Il secondo, intitolato "Cosa Bolle in Pentola?", si è svolto a Udine. Aveva l'ambizione di fotografare i progetti di ricerca in corso, dando a tutti la possibilità di esprimersi, di proporre tentando di coagulare gli interessi e una comune progettualità. Le 26 brevi presentazioni esposte, dall' informatica alla genetica, sono state raccolte in un volumetto distribuito a tutti i Soci ANMCO della Regione.

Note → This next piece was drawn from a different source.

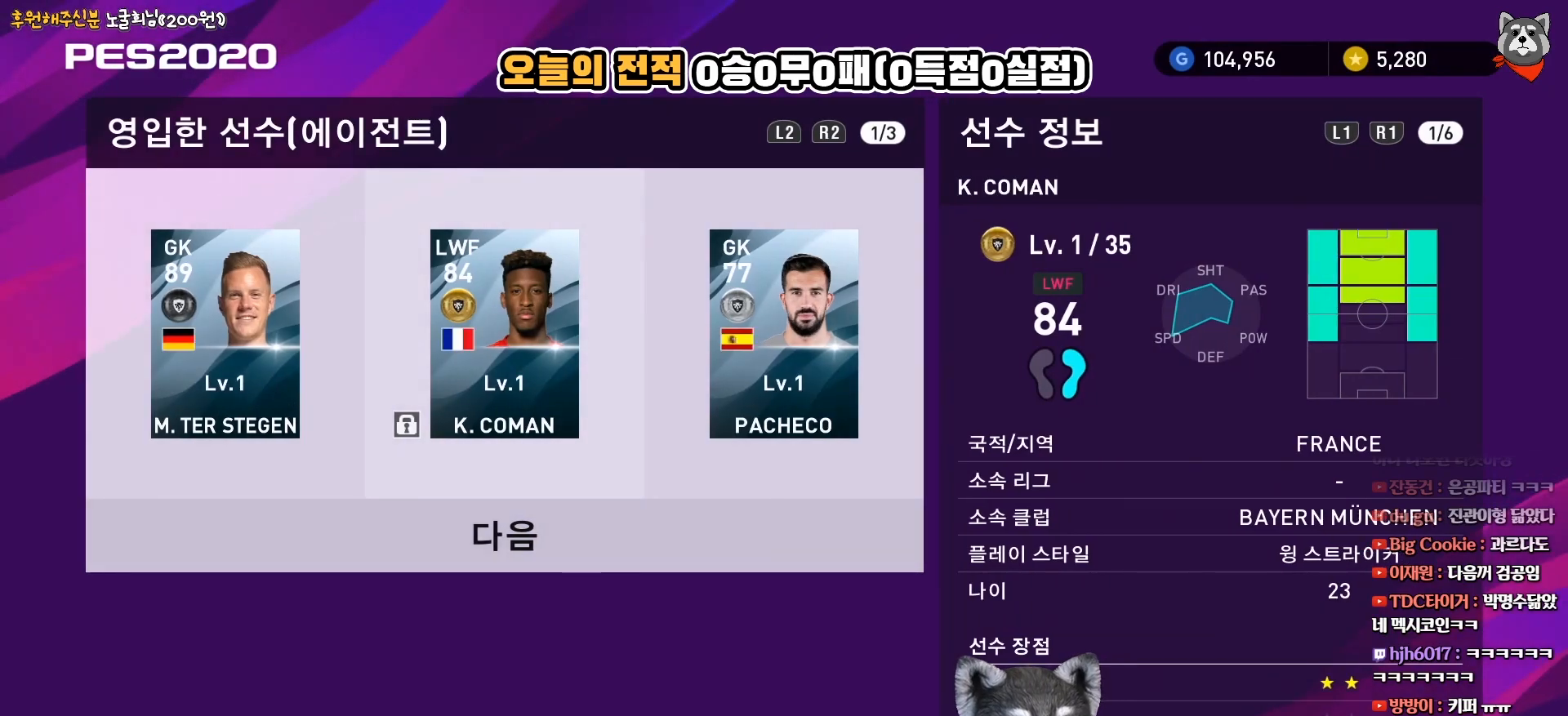
{"buttons": [], "right_stick": "center", "events": [[33, "DPAD_RIGHT", "down"], [167, "DPAD_RIGHT", "up"], [367, "DPAD_LEFT", "down"], [467, "DPAD_LEFT", "up"]]}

Numerosi altri simposi sono stati organizzati in Regione per iniziative dei singoli con il "patrocinio" della nostra Associazione: una riunione sul Dolore Toracico in Pronto Soccorso a Pordenone, Aritmologia a Monfalcone ed a Pordenone. Il gruppo di Gorizia ha organizzato un convegno sugli Inibitori dei Recettori della Glicoproteina IIb-IIIa e uno sulla Cardiopatia Ischemica negli Anziani.
È stato inoltre realizzato il primo corso regionale di educazione sullo Scompenso per il personale infermieristico finalizzato alla creazione di un' assistenza integrata fra cardiologi, internisti, fra ospedale e territorio.
È stato eseguito un censimento dei cardiologi in Regione (iscritti all'ANMCO e no) nell'ipotesi che una conoscenza precisa del numero di cardiologi e la loro distribuzione, sia uno strumento utile per un migliore utilizzo delle risorse e per la programmazione del numero di specializzandi.
Il Direttivo Regionale si è incontrato 3 volte con l'Agenzia Regionale della Sanità, in uno era presente anche l'Assessore. I temi trattati sono stati diversi: il ruolo del cardiologo nelle aree di emergenza, il mantenimento dell'autonomia di alcune UTIC regionali, il chiarimento del ruolo delle Riabilitazioni Cardiologiche, la razionale distribuzione delle strutture più costose (cardiologia invasiva).
E' stato inoltre elaborato e consegnato un piano per la gestione dell'emergenza cardiologia nella nostra regione. Riteniamo che ciò debba venir considerato un primo passo significativo per una futura più fattiva collaborazione e comunicazione.
Rapporti con le Università degli Studi di Trieste e di Udine: La scuola di Cardiologia di Trieste è ampiamente affidata alle strutture ospedaliere regionali, sia per l'insegnamento negli ultimi 3 anni, che per il training professionale. Gli specializzandi frequentano gli Ospedali di Trieste, Udine, Pordenone e Monfalcone, venendo pertanto operativamente in contatto con le maggiori realtà cardiologiche regionali.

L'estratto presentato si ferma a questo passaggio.